Extracted records
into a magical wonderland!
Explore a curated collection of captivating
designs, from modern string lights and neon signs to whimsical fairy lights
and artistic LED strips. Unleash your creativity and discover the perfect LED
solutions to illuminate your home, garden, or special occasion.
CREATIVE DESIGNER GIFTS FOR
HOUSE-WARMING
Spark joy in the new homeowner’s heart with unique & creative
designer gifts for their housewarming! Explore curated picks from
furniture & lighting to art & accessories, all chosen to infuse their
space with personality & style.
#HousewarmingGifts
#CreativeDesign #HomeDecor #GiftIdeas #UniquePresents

* * *

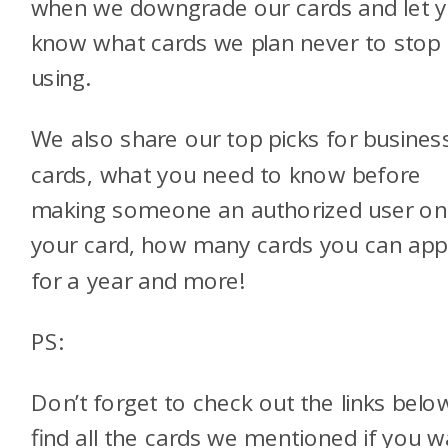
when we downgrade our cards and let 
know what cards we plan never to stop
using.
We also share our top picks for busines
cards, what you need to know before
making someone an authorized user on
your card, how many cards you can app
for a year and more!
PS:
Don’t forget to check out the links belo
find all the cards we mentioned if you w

* * *

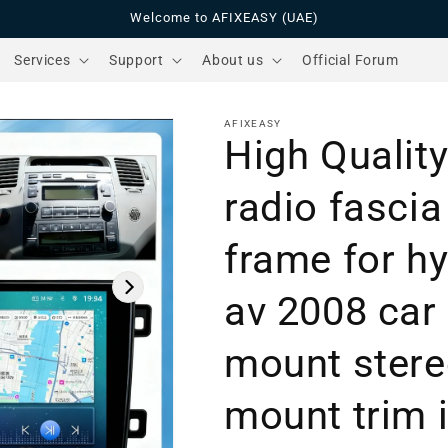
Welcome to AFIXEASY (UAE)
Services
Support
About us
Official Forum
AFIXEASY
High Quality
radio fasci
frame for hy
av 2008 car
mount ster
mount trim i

> **TASK DESCRIPTION**:
Give the number of lines in the data above that include the word "curated", with no other words.

> **RESULT OF THE TASK**:
2